**Aşağıdakileri tamamlayın**
- a) Metne göre aşağıdaki soruları yanıtlayın:
(i) Bardak altlıkları hangi malzemeden yapılmıştır?
(ii) Çocuklar için hangi mağazadan ne alınmıştır?
(iii) Kaneviçedeki ilerleme için ne söylenmektedir?
- b) Metnin "2010 yılbaşı hediyeleri" sözcüklerini içeren yerden başlayan ve "espirili oldu :)" sözcüklerinden sonra biten kısmını birebir yineleyin.

29 Aralık 2009 Salı

2010 yılbaşı hediyeleri

Bu sene aldığım hediyelerden bazılarının fotoğraflarını aşağıda görebilirsiniz... Belki alışverişinizde size de yardımcı olur.

Önce Tepe Home dan aldığım Bardak Altlıkları var. Kalın keçeden yapılmış kelebek ve çiçek desenli olan bu bardak altlıklarını çok beğenerek aldım. Çok rengi vardı ama ben yılbaşı konseptine uygun olan kırmızı ve yeşil renkli olanlardan aldım. Kalp desenli ve yuvarlak olanları da vardı ama hediye edeceğim kişiler bunları beğenir diye düşünüyorum...






Çoçuklar için D&R dan anahtarlık aldım. Anahtarlıklar kötü niyetli gibi görünse de bence espirili oldu :)



Kaneviçede son durum

İlerlemeyi görmeniz için fotoğraflarını koyuyorum...
Biraz yavaş ilerliyor değil mi.

**Toplanan veriler**
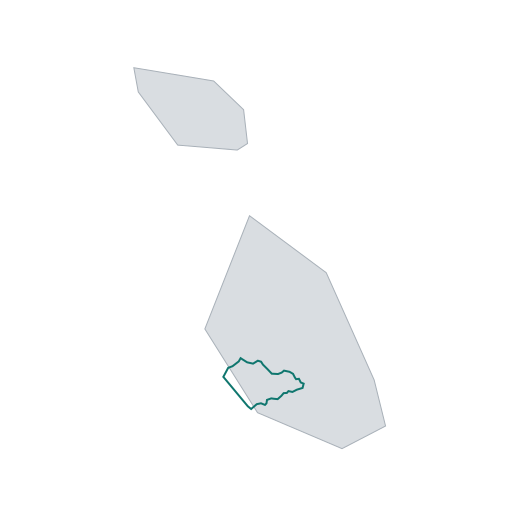 Siġġiewi on a map of Malta (Robinson projection), rotated 22°
{"feature_id": "MLT-5948", "entity_name": "Siġġiewi", "entity_type": "state/province", "adm_level": 1, "iso_a3": "MLT", "parent_name": "Malta", "parent_adm1": "", "projection": "robinson", "projection_center": [14.438, 35.844], "detail": "fine", "context": "in_parent", "style": "outline", "palette": "teal", "viewbox_px": 512, "rotation_deg": 22, "n_neighbors": 0, "source": "natural_earth", "source_scale": "10m", "svg_char_len": 898}
<svg xmlns="http://www.w3.org/2000/svg" viewBox="0 0 512 512"><g transform="rotate(22 256 256)"><path d="M439.8,365.1L407.9,402.4L316.1,400.7L235.9,342.8L234.9,221.1L327.4,245.2L412.0,326.7L439.8,365.1ZM198.9,164.8L141.9,182.5L85.4,148.0L72.2,127.2L151.2,109.6L189.7,125.0L206.0,154.9L198.9,164.8Z" fill="#d9dde1" stroke="#a8b0b8" stroke-width="1"/><path d="M308.8,399.7L304.7,398.4L271.0,380.3L272.1,370.1L275.5,367.0L279.5,360.2L280.0,356.5L287.6,357.9L293.6,356.9L296.9,352.4L300.3,352.1L303.1,354.1L308.8,356.5L314.7,359.2L320.6,357.2L323.5,354.5L324.9,351.8L330.5,350.8L334.5,351.4L337.6,354.1L339.3,355.2L341.8,353.8L344.9,356.5L348.0,356.5L348.6,360.9L344.0,364.6L340.7,368.4L336.7,369.1L335.9,371.4L333.0,372.8L331.9,376.2L329.7,380.6L326.3,381.6L323.5,382.3L320.1,385.3L320.9,388.7L320.1,390.7L315.8,390.7L312.2,393.1L308.8,399.7Z" fill="none" stroke="#0f766e" stroke-width="2"/></g></svg>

**Görev sonuçları**
- a)
(i) Kalın keçeden.
(ii) D&R'dan anahtarlık.
(iii) Biraz yavaş ilerlediği söylenmektedir.

- b)
2010 yılbaşı hediyeleri

Bu sene aldığım hediyelerden bazılarının fotoğraflarını aşağıda görebilirsiniz... Belki alışverişinizde size de yardımcı olur.

Önce Tepe Home dan aldığım Bardak Altlıkları var. Kalın keçeden yapılmış kelebek ve çiçek desenli olan bu bardak altlıklarını çok beğenerek aldım. Çok rengi vardı ama ben yılbaşı konseptine uygun olan kırmızı ve yeşil renkli olanlardan aldım. Kalp desenli ve yuvarlak olanları da vardı ama hediye edeceğim kişiler bunları beğenir diye düşünüyorum...






Çoçuklar için D&R dan anahtarlık aldım. Anahtarlıklar kötü niyetli gibi görünse de bence espirili oldu :)